Seeed Studio XIAO Connections¶
For the Seeed Studio XIAO, we'll connect a touchscreen display, an INMP441 I2S microphone, and a SeeedStudio Grove Speaker.
Touchscreen Display¶
- Display Model: Seeed Studio Round Display for XIAO
- Connection Type: SPI
- Required Pins:
- SCL (Serial Clock) to XIAO's SCL (GPIO18 for SPI clock)
- SDA (Serial Data) to XIAO's SDA (GPIO19 for SPI MOSI)
- RES (Reset) to any available GPIO pin (e.g., GPIO21) for display reset
- DC (Data/Command) to any available GPIO pin (e.g., GPIO22) for data/command selection
- CS (Chip Select) to any available GPIO pin (e.g., GPIO5) for SPI chip select
Very easy to connect, xiao sits on the display.
Microphone (INMP441 I2S)¶
- Connection Type: I2S
- Required Pins:
- WS (Word Select/LRCLK) to GPIO23
- SCK (Serial Clock) to GPIO18
- SD (Serial Data) to GPIO19
Speaker (SeeedStudio Grove)¶
- Connection Type: Digital I/O
- Required Pins:
- SIG to any PWM-capable GPIO pin (e.g., GPIO25) for audio signal
- GND to GND
TTGO T-Camera Plus Connections¶
For the TTGO T-Camera Plus, we're connecting an INMP441 I2S microphone and a SeeedStudio Grove Speaker since it already includes a camera and display.
Microphone (INMP441 I2S)¶
- Connection Type: I2S
- Required Pins:
- WS (Word Select/LRCLK) to GPIO32
- SCK (Serial Clock) to GPIO14
- SD (Serial Data) to GPIO27
Speaker (SeeedStudio Grove)¶
- Connection Type: Digital I/O
- Required Pins:
- SIG to any PWM-capable GPIO pin (e.g., GPIO33) for audio signal
- GND to GND
General Tips¶
- Power Supply: Ensure that all devices are powered appropriately. The XIAO and TTGO can be powered via USB or an external 3.3V power supply.

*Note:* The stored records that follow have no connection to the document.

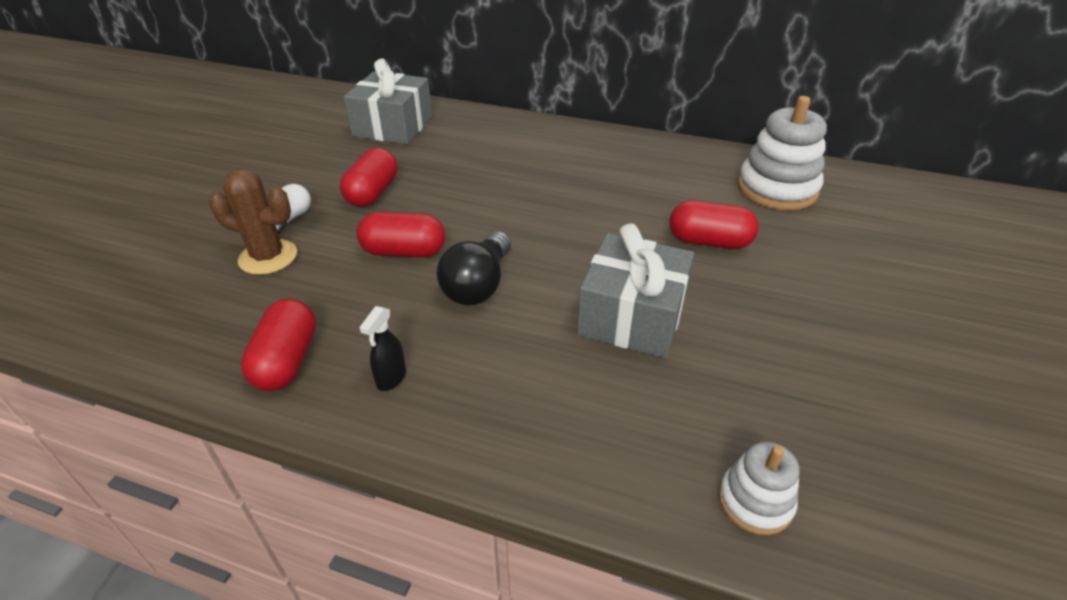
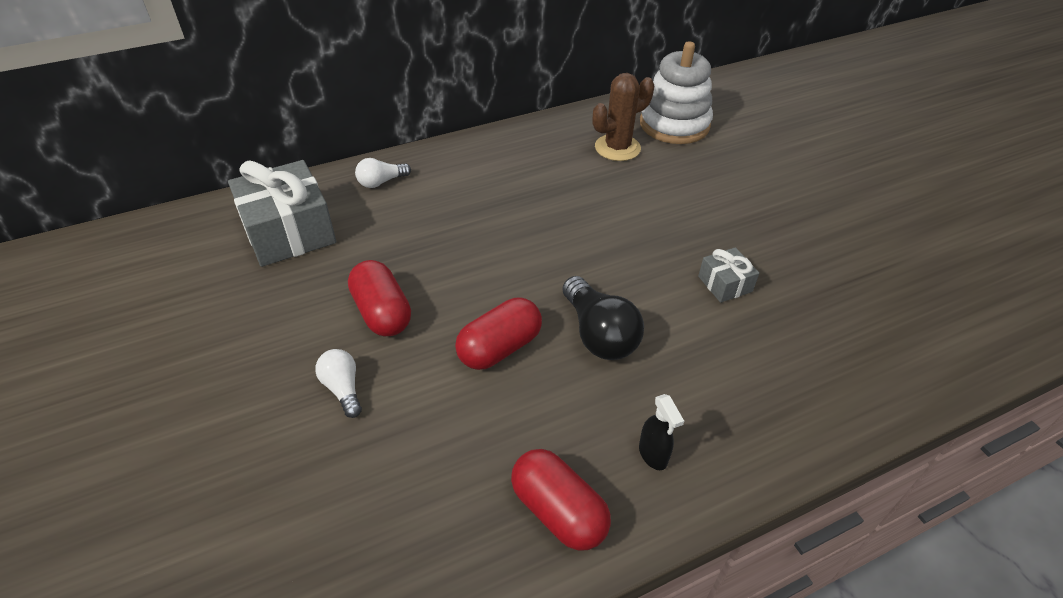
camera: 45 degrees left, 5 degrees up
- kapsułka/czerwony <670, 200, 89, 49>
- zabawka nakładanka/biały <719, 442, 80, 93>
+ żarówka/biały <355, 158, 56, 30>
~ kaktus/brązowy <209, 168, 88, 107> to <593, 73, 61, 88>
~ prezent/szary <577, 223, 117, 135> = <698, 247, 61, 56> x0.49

- Common Ground: Make sure all components share a common ground connection.
- Programming: Use the Arduino IDE or ESP-IDF for programming the ESP32 devices. Libraries specific to the peripherals (e.g., display, I2S microphone, and speaker) will be required.
- I2S Library: For the INMP441 microphone, an I2S library suitable for ESP32 should be used to handle audio input.
- Display Library: For the touchscreen display, a library compatible with the specific model will be needed for interfacing and graphics rendering.